流山法律事務所の弁護士の川越伸裕です。
離婚についての相談をされる方の中に、「性格の不一致」を理由として、離婚したいと言われる方がときどきいらっしゃいます。
夫婦間で話し合いをして、納得して離婚することができれば、性格の不一致を理由とする離婚も可能です。
問題は、相手が納得してくれない場合、性格の不一致を理由として、裁判で離婚することができるのか否かです。

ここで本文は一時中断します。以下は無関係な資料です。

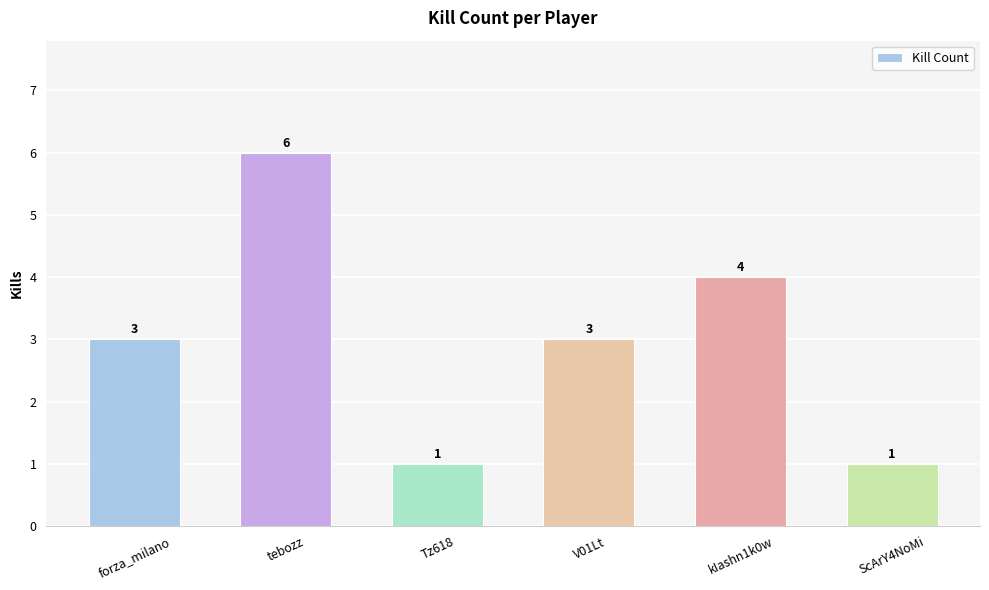

How many data points are less than 3?

2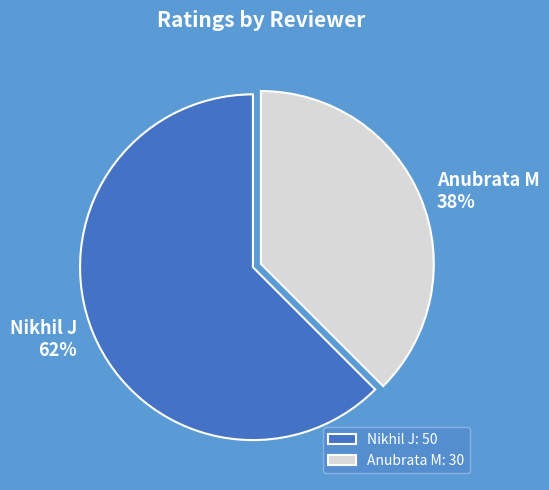

Is it true that Nikhil J is 62% of the pie?

True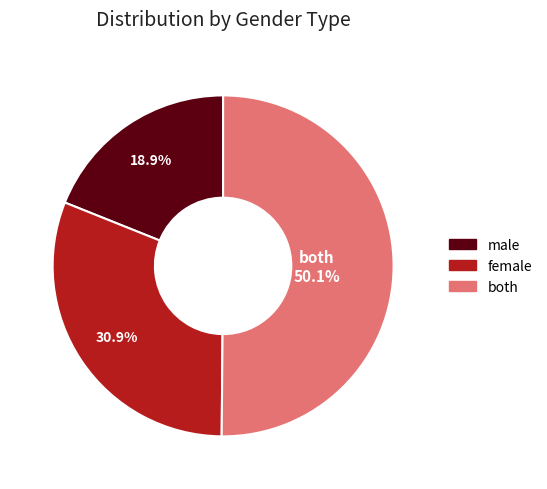

Do both and male together represent more than half of the pie?

Yes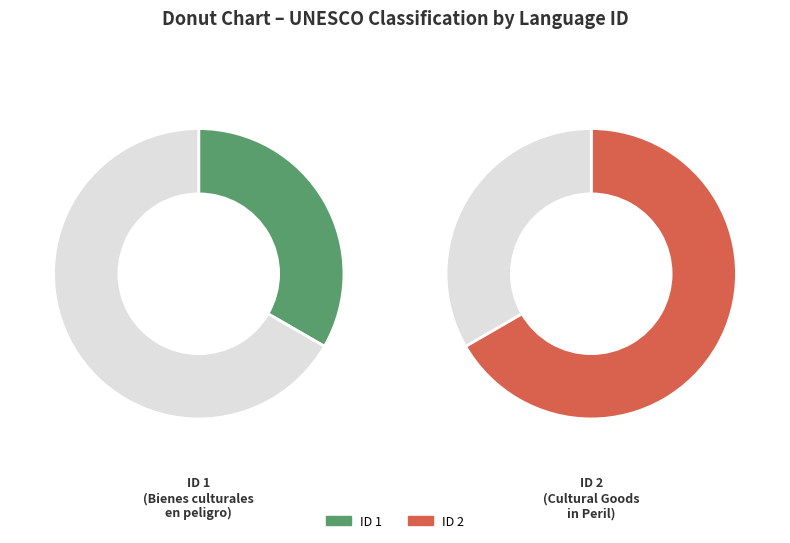

Is there any slice that represents more than half of the pie?

Yes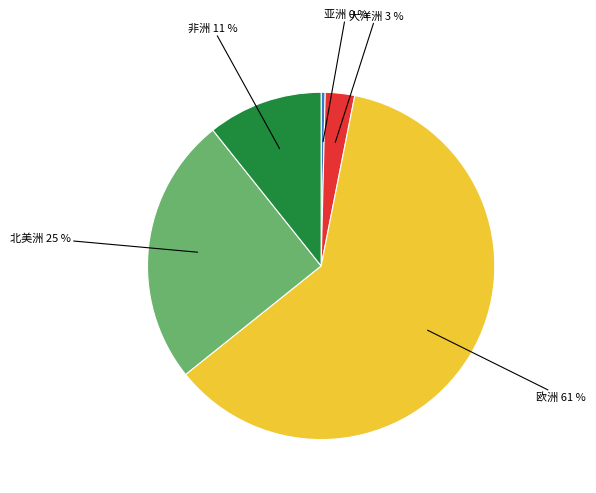

To the nearest percent, what is the average slice percentage?

20%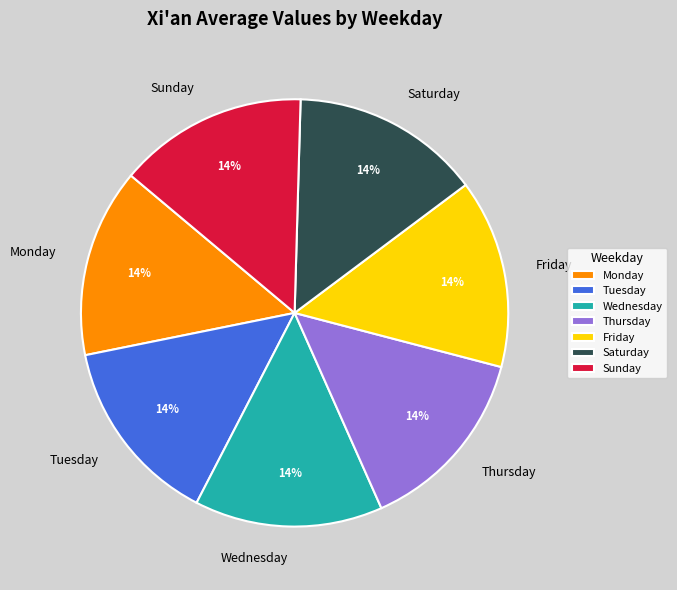

Is there a majority slice in this chart?

No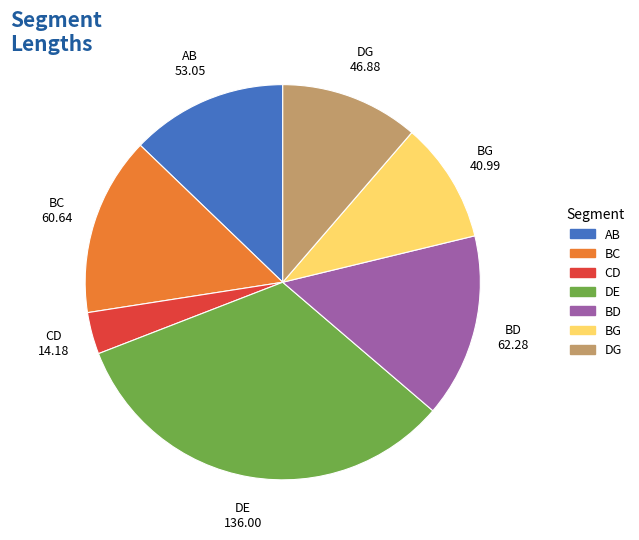

Is there a majority slice in this chart?

No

法律上、離婚することができる事由は、次の5つの場合であると定められています。
(1)不貞行為…浮気をされた場合は、離婚することができます。
(2)悪意の遺棄…正当な理由なく、同居を拒んだり、生活費を渡さなか
ったりした場合、離婚することができます。
(3)3年以上の生死不明…どこで何をしているかわからず、生死すら不
明であるときは、離婚することができます。
(4)配偶者が強度の精神病にかかり、回復の見込みがないとき
(5)婚姻を継続し難い重大な事由があること
性格の不一致が原因ということであれば、上記の(1)~(4)の要件には、いずれも該当しないことは明らかです。
では、性格の不一致が、(5)婚姻を継続し難い重大な事由 であるということができるのでしょうか。
一般的に、単なる性格の不一致だけでは、「婚姻を継続し難い重大な事由」に該当しないと考えられています。それだけでは、夫婦仲が破たんし、取り返しのつかない状況に陥っているとは思われないからです。
したがって、相手が同意してくれない限り、性格の不一致を理由とする離婚は、認められないこととなります。
離婚を求める際には、性格の不一致だけでなく、上記(1)~(4)のような離婚事由がないかなどを、十分に検討される必要があります。